## [DIRECTIVE]
Copy each line of the data below exactly, leaving out pictures.

--- --- ---

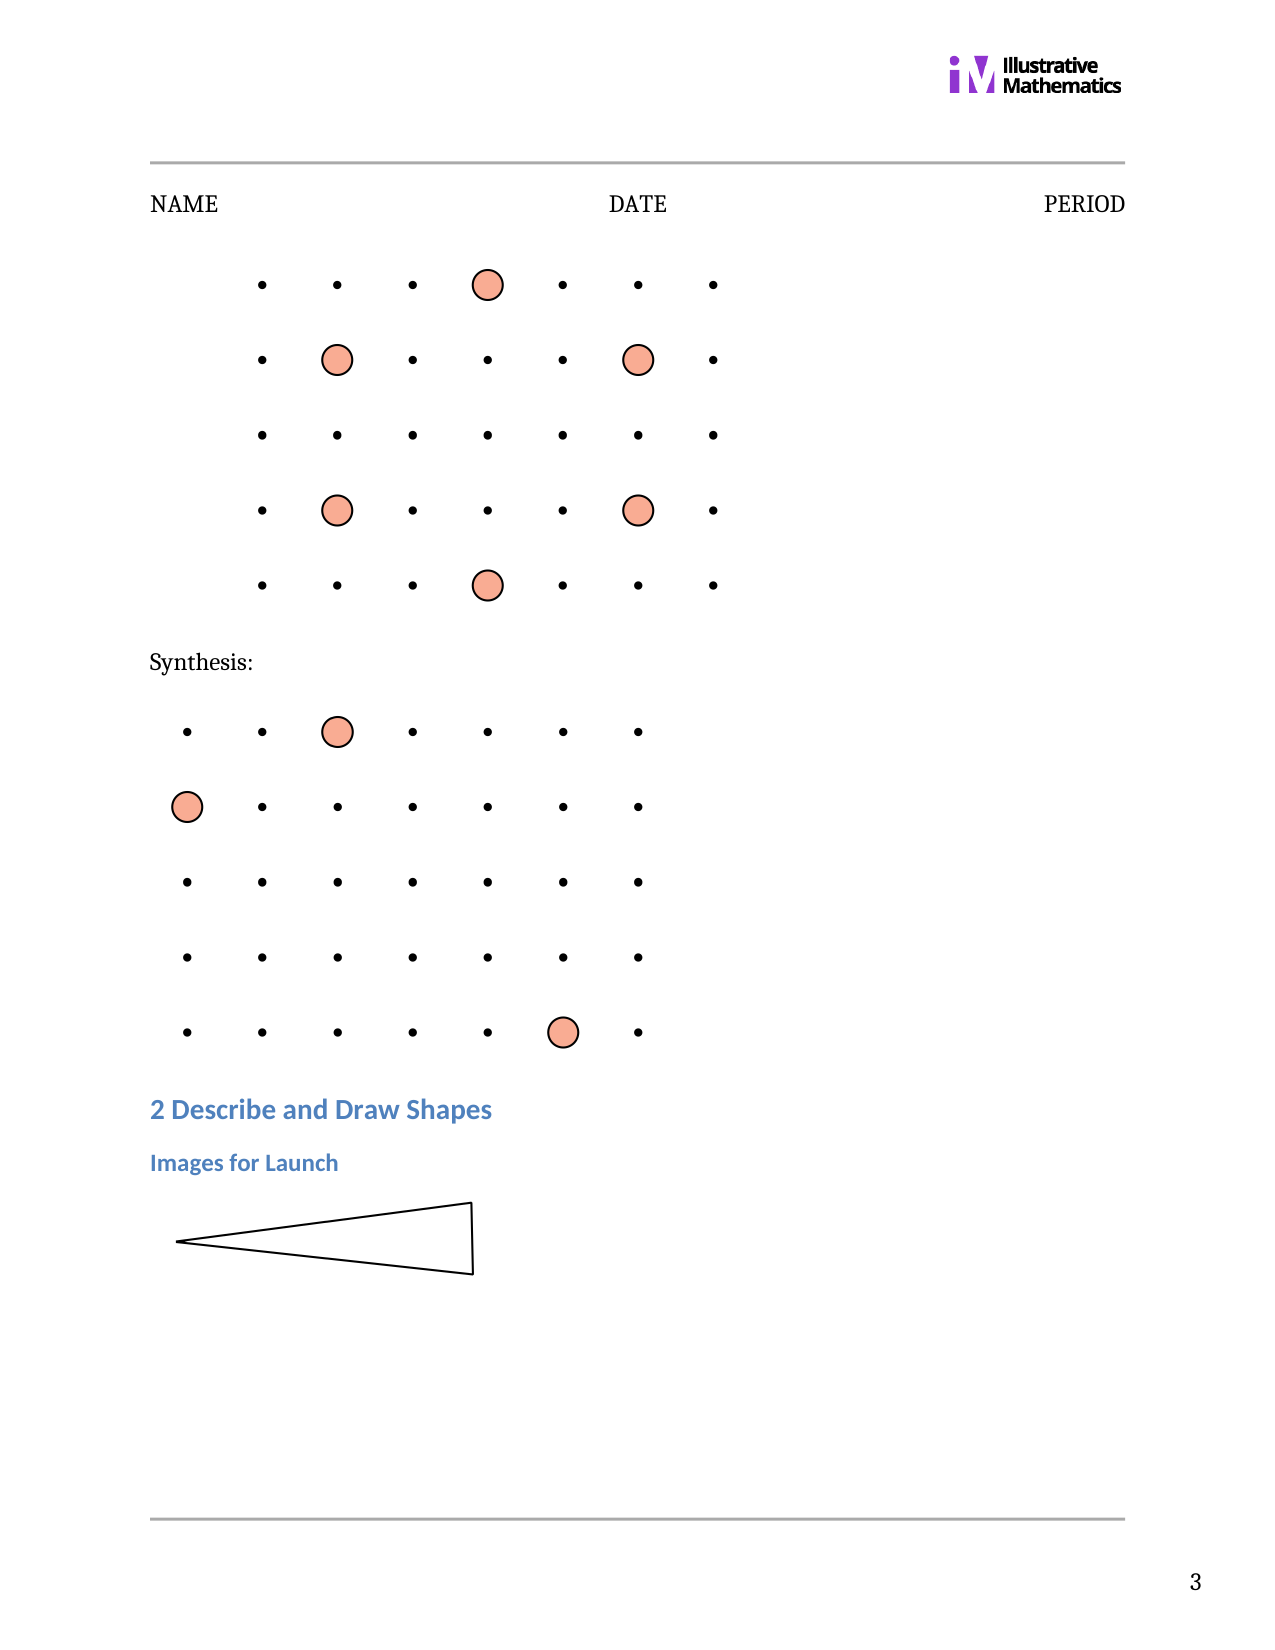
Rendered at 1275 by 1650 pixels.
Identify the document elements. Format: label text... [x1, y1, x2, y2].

picture [168, 695, 657, 1070]
picture [243, 247, 732, 623]
picture [949, 55, 1121, 93]
picture [168, 1196, 484, 1287]
subtitle 2 Describe and Draw Shapes [150, 1091, 1125, 1126]
text Synthesis: [150, 647, 1125, 676]
subtitle Images for Launch [150, 1147, 1125, 1178]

--- --- ---

## [WRITTEN ANSWER]
Rendered at 1275 by 1650 pixels.
Identify the document elements. Format: label text... [x1, y1, x2, y2].

picture [168, 695, 657, 1070]
picture [243, 247, 732, 623]
picture [949, 55, 1121, 93]
picture [168, 1196, 484, 1287]
subtitle 2 Describe and Draw Shapes [150, 1091, 1125, 1126]
text Synthesis: [150, 647, 1125, 676]
subtitle Images for Launch [150, 1147, 1125, 1178]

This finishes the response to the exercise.